Do tego trzeba doliczyć odszkodowania za błędne, niesprawiedliwe wyroki. Istnieje jednak kategoria ludzi, których sądy traktują niezwykle łagodnie i baczą, bo niezależnie od popełnionych czynów nie spadł im włos z głowy. Gdy zachodzi potrzeba, to sąd albo nie „zdanża” w porę wydać decyzji o tymczasowym aresztowaniu, albo przeciwnie, zbiera się w środku nocy, by tymczasowemu aresztowaniu zapobiec.
Tuż przed północą z wtorku na środę sąd rejonowy dla Warszawy Mokotowa podjął decyzję o zwolnieniu posła Marcina Romanowskiego. . […] Posiedzenie sądu trwało zaledwie 20 minut.
Okazało się, że nie można aresztować przestępcy jeśli chroni go jakiś immunitet.
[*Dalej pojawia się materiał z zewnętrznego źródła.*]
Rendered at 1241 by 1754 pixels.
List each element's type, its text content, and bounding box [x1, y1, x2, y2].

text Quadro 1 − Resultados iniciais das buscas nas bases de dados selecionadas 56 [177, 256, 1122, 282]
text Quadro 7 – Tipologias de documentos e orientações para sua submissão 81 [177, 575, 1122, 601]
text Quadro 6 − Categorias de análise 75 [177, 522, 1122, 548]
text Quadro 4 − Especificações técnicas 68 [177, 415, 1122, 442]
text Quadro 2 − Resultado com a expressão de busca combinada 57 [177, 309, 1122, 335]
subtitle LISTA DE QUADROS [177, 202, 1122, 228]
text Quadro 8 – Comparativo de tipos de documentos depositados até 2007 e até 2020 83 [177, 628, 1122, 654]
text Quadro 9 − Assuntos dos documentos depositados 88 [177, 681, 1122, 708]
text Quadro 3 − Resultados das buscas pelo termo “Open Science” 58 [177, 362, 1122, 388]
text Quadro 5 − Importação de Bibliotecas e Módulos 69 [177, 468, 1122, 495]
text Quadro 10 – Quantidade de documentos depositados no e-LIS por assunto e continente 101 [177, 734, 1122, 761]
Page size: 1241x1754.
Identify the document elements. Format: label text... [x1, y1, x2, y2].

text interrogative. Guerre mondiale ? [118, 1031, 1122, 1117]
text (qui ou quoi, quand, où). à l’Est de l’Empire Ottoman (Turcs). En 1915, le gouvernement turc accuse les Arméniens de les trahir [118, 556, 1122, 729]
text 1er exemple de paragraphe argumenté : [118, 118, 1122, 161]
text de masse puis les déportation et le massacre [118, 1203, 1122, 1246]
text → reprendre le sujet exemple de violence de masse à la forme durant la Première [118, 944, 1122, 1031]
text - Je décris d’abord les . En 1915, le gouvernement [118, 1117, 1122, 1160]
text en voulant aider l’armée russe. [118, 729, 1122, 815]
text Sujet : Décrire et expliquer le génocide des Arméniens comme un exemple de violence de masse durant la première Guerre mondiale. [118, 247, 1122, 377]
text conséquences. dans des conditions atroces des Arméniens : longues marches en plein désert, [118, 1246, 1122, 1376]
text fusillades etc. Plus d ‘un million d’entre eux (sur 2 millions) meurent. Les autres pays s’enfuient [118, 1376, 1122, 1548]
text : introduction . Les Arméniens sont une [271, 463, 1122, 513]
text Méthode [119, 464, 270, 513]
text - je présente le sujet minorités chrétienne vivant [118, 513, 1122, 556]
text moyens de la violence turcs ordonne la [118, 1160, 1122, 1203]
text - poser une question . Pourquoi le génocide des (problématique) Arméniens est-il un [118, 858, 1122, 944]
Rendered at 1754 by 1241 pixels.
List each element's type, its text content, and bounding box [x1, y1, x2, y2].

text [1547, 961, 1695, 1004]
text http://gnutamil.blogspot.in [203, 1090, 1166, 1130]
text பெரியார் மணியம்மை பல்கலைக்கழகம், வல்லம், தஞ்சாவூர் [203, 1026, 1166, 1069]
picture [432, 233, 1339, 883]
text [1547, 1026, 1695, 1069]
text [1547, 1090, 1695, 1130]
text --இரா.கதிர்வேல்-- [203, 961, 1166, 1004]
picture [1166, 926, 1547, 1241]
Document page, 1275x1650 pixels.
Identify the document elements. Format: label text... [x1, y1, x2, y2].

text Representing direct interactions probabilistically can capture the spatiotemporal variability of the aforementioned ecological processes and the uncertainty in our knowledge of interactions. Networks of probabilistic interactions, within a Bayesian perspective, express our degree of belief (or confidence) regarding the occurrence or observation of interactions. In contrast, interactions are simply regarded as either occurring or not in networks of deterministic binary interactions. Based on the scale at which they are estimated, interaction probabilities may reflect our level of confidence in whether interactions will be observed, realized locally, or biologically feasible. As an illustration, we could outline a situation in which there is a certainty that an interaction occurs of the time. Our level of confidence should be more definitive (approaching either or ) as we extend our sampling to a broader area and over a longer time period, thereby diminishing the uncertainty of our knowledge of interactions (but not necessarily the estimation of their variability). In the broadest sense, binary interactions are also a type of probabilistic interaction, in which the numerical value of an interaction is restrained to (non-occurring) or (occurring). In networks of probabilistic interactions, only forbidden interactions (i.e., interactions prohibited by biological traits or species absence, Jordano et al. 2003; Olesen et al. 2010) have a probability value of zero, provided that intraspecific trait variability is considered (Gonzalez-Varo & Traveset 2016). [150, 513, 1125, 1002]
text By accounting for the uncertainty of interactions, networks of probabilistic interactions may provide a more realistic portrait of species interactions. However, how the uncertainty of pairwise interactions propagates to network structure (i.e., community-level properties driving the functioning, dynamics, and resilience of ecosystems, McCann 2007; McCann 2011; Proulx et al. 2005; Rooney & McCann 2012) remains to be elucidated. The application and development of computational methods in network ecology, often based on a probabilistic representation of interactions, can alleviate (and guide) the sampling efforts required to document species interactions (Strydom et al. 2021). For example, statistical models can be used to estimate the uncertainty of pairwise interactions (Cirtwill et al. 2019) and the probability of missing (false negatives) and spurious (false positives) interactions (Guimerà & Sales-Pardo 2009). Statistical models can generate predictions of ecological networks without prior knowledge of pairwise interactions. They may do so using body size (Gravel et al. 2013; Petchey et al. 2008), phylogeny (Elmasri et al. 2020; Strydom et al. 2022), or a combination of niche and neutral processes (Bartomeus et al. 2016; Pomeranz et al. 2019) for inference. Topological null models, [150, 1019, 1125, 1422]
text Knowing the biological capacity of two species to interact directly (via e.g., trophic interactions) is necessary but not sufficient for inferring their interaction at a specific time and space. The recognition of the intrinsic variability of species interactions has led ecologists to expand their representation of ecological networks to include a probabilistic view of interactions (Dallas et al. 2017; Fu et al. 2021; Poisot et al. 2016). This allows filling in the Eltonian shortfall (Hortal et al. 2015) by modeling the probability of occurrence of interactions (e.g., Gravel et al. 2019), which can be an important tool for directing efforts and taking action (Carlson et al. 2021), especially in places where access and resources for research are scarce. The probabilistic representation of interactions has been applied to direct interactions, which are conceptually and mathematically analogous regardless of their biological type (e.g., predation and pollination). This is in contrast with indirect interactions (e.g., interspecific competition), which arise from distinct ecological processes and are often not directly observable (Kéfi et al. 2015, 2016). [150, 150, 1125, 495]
To nic, że poselski został mu odebrany, bo ma jeszcze niemiecki, czyli unijny. Według polskiego sądu przestępca jest nietykalny, może sobie spokojnie działać, mataczyć, a nawet opuścić kraj wraz z majątkiem, który zgromadził, jeśli tylko można mu przypisać posiadanie jakiegoś immunitetu, względnie z dowolnych innych ważnych przyczyn. Warto w tym kontekście przypomnieć inny polski sąd, który w biały dzień surowo ukarał emerytkę za „narażenie skarbu państwa na stratę” w wysokości 6 groszy uzasadniając to tym, że
Gdyby nie zapadł wyrok skazujący, zachęcałoby to innych Polaków do łamania prawa podatkowego. A takiego przyzwolenia być nie może — argumentowała wówczas wyrok sędzia Dorota Siewierska. Zdaniem sądu emerytura kobiety wynosi 1,7 tys. zł, jeździ ona toyotą i stać ją na zapłacenie tej kary, która ma zadziałać na nią wychowawczo.
W omawianym przypadku sąd nie zaprzątał sobie głowy czy pozostawienie Romanowskiego na wolności nie zachęci innych Polaków do przywłaszczania sobie publicznego grosza, ani nie prześwietlał jego majątku. W obronie członka Zgromadzenia Parlamentarnego Rady Europy oskarżonego o działanie w zorganizowanej grupie przestępczej wystąpił sam przewodniczący Theodoros Rousopoulos. Rąsia rąsię myje?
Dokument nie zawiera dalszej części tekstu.